TEMA Vakfı Onursal Başkanı Hayrettin Karaca;

“Yapılması gereken; HES’lerin halkımıza nasıl daha sempatik gösterilebileceği değil, HES’lerin ekolojik sistem üzerinde yarattığı geri dönüşümü ve onarılması mümkün olmayan zararları dile getirmektir. Bu bir cinayettir. Yani, önce günahkar olmayalım, sonradan tövbekar olmak çözüm değil” dedi.

Yaşam hakkı konforun ötesindedir !

Doğayı yok edecek yatırım projelerinin artık bu şekilde pazarlandığını, yoksun insanların hayalindeki görüntüleri, arzuladıkları durumun sanal olarak sunulduğu bir dönem yaşandığını belirten Karaca;

“Halkı adına hükümet edenlerin öncelikli görevinin doğasına, toprağına sahip çıkan gençler yetiştirecek alt yapıyı oluştururken, emaneti teslim edene kadar bu kararları en doğru şekilde almaktır. HES’lerin bir medeniyet göstergesiymiş gibi sunulmasının yanında en azından bunun ekosistem üzerinde yaratacağı onarılmaz tahribat hakkında halk bilgilendirilmelidir” dedi.

Nuh’un Gemisine delik açmaya benzer…

“İnsanı çevresindeki doğal ekosistemi kendi amaçları doğrultusunda istediği gibi kullanabileceği, doğanın sınırsız ve karşılıksız veren bir makine olarak tasarlandığı insan merkezli bakış açısı eko-sistem yıkımına temel oluşturmuştur.

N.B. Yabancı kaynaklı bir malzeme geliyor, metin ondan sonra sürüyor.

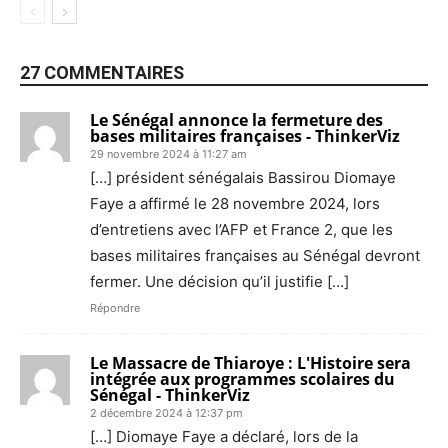
27 COMMENTAIRES
Le Sénégal annonce la fermeture des
bases militaires françaises - ThinkerViz
29 novembre 2024 à 11:27 am
[…] président sénégalais Bassirou Diomaye
Faye a affirmé le 28 novembre 2024, lors
d’entretiens avec l’AFP et France 2, que les
bases militaires françaises au Sénégal devront
fermer. Une décision qu’il justifie […]
Répondre
Le Massacre de Thiaroye : L'Histoire sera
intégrée aux programmes scolaires du
Sénégal - ThinkerViz
2 décembre 2024 à 12:37 pm
[…] Diomaye Faye a déclaré, lors de la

Hâlbuki insan bu canlı topluluğun sadece bir üyesidir. Bu bütünlüğü, dengeyi kendi ekonomik çıkarları için bozma hakkına, lüksüne sahip değildir. Bu tahribat kendisinin de içinde olduğu Nuh’un gemisine delik açmaya benzer. İnsanoğlu olarak bu bütünsel bakış açısını yakalayamadığımız sürece bizim için gelecek yoktur. İktidar sahipleri bunu bilerek geleceği tasarlamalıdır.”

Ekolojik düzeni bozmak insan hayatına da kast etmenin bir şeklidir!

“Canlı sistemi ortaklaşa yaşam üzerine kurulmuştur ve sistemden çıkan tek bir canlı türü zincirin bozulmasına sebep verir. Her canlı ölçülemeyecek kadar kıymetli, anlayamadığımız kadar karmaşık ve hayatidir. Kurşun kadar ani olmasa da ekolojik düzeni zarara uğratmak da İnsan hayatına toplu olarak kast etmenin en etkili ve kalıcı şekillerinden biridir.”

Anadolu’nun biyolojik çeşitliliğini korumak bu emaneti taşımak hükümet edenlerin sorumluluğundadır !

“Kıta Avrupa’sından daha fazla endemik bitki türüne ev sahipliği yapan Anadolu’nun korunması, emanetin geleceğe taşınması hükümet edenlerin sorumluluğundadır” diyen Hayrettin KARACA; 2. Dünya savaşında St. Petersburg’daki 10.000 civarındaki farklı buğday geninin saklandığı tohum bankasında o türleri insanlık adına yaşatmak için açlıktan ölene kadar nöbet tutan Rus bilim adamlarını örnek gösterdi.